## EXERCISE INSTRUCTIONS
1. In the passage about a trip to Israel, why did the narrator's mother decline the guide's offer of betrothal?
2. Locate each line in the rows that contains the string "Austin", treating uppercase and lowercase as distinct, and copy those lines.

## GIVEN PASSAGE

● ● ● ● ● ● ●

Though that was the first eyeballing I got on that trip, it was far from the last, and one of the lasting legacies of my first and only foreign travel was the exposure to a cultural phenomenon which has shaped the way I approach (literally) life. I learned to look people (men) in the face. At age fourteen, that’s no small asset to come by, and this trip may have been the first fundamental step in creating the persona I’ve built now for nearly forty-seven years. It may lie behind, too, my tendency to flat-out approach a guy, making my intentions clear. I met my ex husband
Odd things, you can pick up in Israel.
I almost picked up a husband, to be sure. When we went to tour Megiddo, our charming guide offered to betroth me to his son or nephew or some other relation; an opportunity my mother was most flattered to have to turn down due to geographical inconvenience. (One thing I failed to pick up in Israel: geographical undesirability as a deal-breaker …)

● ● ● ● ● ● ●

## MATERIAL FOR THIS EXERCISE
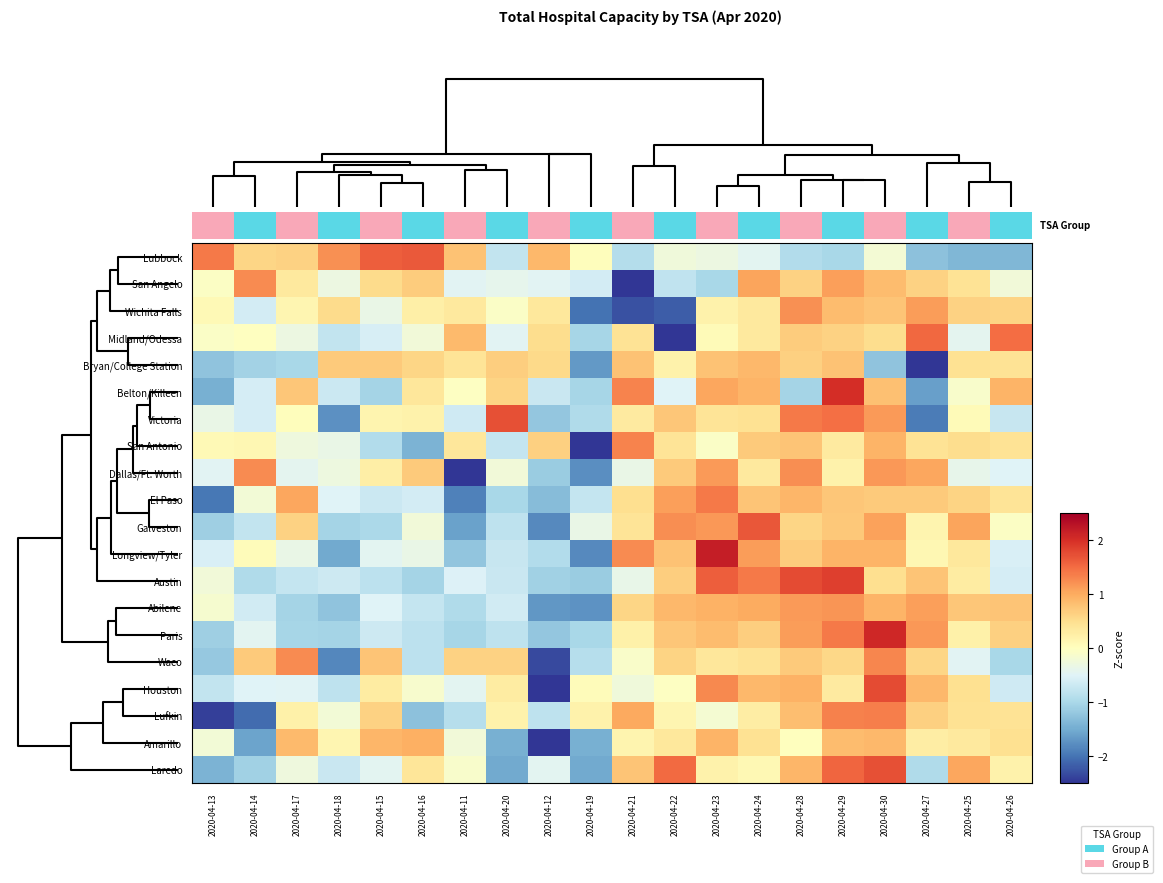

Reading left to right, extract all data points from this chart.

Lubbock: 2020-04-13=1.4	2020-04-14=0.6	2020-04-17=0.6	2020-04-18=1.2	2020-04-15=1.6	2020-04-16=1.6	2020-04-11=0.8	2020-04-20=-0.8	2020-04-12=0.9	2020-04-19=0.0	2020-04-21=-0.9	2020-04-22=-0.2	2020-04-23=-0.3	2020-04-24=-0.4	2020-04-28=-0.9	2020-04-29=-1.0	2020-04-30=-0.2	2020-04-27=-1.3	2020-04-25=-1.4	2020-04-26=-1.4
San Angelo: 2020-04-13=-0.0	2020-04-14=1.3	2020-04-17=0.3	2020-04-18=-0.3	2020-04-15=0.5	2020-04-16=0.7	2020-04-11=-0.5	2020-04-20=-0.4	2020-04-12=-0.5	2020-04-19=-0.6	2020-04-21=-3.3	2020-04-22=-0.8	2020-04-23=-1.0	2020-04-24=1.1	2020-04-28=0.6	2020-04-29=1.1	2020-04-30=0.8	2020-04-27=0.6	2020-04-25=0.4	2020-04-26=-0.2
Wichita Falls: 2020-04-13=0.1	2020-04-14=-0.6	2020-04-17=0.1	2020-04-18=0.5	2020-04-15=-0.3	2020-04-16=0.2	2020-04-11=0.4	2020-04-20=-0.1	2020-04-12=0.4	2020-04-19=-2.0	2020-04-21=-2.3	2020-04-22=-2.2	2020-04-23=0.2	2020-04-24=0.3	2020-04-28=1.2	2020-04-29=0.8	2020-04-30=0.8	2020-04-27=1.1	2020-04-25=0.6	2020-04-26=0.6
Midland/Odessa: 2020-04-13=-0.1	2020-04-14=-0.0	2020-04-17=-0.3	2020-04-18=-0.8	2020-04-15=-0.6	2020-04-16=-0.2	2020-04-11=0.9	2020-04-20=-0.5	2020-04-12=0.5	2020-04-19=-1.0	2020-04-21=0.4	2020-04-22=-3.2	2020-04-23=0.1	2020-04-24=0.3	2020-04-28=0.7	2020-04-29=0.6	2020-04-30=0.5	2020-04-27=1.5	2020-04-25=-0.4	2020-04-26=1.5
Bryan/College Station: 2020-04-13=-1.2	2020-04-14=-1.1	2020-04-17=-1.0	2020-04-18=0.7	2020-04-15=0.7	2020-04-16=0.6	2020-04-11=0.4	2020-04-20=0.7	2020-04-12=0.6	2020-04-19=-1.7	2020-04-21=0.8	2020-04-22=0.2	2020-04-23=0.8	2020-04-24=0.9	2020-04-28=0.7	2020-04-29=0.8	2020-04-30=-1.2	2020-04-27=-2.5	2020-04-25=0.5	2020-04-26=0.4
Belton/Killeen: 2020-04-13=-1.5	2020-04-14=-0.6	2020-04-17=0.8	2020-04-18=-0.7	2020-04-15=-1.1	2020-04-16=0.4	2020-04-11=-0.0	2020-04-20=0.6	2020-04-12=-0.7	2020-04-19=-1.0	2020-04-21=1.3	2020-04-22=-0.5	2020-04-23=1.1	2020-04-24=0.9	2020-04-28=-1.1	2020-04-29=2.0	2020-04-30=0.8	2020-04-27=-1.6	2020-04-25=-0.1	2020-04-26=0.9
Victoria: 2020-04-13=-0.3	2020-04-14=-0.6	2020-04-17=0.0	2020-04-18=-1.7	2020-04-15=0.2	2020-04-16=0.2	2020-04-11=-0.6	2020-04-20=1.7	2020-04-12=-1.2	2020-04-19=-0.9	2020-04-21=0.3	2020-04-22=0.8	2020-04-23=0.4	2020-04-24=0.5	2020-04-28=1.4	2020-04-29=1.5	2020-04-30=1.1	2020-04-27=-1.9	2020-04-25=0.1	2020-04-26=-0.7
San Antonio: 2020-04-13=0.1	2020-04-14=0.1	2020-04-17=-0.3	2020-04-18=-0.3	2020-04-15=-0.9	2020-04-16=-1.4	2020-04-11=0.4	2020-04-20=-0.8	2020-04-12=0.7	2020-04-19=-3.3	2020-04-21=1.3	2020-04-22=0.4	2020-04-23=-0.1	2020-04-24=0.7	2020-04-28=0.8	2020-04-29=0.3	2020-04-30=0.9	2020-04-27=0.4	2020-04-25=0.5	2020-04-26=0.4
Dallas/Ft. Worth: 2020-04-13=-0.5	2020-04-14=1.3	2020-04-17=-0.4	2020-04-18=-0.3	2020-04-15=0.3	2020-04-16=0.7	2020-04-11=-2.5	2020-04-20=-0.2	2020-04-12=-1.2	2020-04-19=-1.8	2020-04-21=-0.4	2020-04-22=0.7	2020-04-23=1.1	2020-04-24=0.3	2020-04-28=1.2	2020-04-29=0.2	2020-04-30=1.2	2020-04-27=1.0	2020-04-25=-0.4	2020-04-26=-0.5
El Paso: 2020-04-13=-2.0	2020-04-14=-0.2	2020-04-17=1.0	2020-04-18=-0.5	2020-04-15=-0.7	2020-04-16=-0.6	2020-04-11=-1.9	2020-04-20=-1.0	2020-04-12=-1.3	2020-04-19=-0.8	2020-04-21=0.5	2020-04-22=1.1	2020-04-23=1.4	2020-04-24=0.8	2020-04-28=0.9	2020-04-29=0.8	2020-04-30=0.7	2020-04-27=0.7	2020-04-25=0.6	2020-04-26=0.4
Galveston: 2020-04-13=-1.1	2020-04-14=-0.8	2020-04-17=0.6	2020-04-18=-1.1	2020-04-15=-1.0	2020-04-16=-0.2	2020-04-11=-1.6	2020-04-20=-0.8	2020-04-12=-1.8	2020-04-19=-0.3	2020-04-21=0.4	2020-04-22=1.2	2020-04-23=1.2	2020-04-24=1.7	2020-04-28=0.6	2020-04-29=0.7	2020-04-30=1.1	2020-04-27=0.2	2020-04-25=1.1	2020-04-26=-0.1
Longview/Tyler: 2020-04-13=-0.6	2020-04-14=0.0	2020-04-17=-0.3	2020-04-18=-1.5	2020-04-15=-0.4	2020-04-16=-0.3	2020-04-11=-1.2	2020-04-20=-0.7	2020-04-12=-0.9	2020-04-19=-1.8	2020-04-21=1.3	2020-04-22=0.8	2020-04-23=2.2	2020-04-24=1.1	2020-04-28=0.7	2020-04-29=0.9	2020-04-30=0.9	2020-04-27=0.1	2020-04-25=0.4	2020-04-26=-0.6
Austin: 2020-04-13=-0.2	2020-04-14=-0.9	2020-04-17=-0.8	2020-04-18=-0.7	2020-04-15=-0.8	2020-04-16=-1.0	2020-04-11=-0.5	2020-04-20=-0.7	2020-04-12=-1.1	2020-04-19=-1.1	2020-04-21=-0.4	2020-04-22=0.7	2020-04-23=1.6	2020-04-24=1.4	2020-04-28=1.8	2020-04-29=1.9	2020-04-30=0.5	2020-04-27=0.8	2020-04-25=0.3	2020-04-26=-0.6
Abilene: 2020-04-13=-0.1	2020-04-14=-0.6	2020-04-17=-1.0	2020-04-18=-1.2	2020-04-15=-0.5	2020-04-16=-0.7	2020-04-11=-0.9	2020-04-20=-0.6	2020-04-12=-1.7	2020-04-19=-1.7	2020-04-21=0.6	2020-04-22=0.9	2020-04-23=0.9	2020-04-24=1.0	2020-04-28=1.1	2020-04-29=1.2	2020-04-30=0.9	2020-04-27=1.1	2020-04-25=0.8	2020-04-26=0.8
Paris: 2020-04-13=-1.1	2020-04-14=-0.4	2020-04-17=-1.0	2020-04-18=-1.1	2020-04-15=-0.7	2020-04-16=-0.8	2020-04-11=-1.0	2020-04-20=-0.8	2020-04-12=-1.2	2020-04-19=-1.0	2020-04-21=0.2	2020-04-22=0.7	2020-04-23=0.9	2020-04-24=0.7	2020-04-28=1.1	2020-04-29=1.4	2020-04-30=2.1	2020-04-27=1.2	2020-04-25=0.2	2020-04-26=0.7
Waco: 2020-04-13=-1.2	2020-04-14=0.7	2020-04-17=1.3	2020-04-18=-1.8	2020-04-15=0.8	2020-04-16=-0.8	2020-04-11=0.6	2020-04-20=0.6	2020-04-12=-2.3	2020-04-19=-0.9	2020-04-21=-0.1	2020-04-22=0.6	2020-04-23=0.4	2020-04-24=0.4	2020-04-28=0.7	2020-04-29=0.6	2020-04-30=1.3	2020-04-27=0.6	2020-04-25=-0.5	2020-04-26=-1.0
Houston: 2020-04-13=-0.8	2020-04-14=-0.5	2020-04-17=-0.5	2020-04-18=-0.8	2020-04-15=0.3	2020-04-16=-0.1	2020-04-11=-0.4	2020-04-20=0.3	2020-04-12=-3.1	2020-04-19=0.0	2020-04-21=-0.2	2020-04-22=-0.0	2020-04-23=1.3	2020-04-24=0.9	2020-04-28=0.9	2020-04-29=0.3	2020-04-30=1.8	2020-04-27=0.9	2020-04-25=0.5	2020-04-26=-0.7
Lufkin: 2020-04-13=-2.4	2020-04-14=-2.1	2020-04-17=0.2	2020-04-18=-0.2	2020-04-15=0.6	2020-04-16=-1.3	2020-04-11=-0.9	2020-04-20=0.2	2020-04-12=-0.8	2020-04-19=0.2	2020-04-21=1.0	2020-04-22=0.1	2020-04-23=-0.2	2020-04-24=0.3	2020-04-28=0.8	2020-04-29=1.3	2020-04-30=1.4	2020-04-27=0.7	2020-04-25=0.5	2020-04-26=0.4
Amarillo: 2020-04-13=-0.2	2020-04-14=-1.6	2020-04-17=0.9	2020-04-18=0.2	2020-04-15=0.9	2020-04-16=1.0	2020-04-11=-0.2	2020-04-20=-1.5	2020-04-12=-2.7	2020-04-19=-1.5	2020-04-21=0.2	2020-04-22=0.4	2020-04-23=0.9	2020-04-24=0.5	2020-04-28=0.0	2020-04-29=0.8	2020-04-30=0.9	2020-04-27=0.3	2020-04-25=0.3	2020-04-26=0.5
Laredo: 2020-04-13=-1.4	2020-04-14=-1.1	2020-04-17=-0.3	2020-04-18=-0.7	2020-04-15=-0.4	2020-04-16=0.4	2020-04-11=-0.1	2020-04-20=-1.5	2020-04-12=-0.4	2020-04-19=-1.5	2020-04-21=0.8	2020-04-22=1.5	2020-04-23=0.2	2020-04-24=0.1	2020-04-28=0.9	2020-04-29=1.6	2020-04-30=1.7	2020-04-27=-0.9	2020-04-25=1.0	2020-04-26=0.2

● ● ● ● ● ● ●

## ANSWERS PROVIDED
1. She declined it because of geographical inconvenience.

2.
Austin: 2020-04-13=-0.2	2020-04-14=-0.9	2020-04-17=-0.8	2020-04-18=-0.7	2020-04-15=-0.8	2020-04-16=-1.0	2020-04-11=-0.5	2020-04-20=-0.7	2020-04-12=-1.1	2020-04-19=-1.1	2020-04-21=-0.4	2020-04-22=0.7	2020-04-23=1.6	2020-04-24=1.4	2020-04-28=1.8	2020-04-29=1.9	2020-04-30=0.5	2020-04-27=0.8	2020-04-25=0.3	2020-04-26=-0.6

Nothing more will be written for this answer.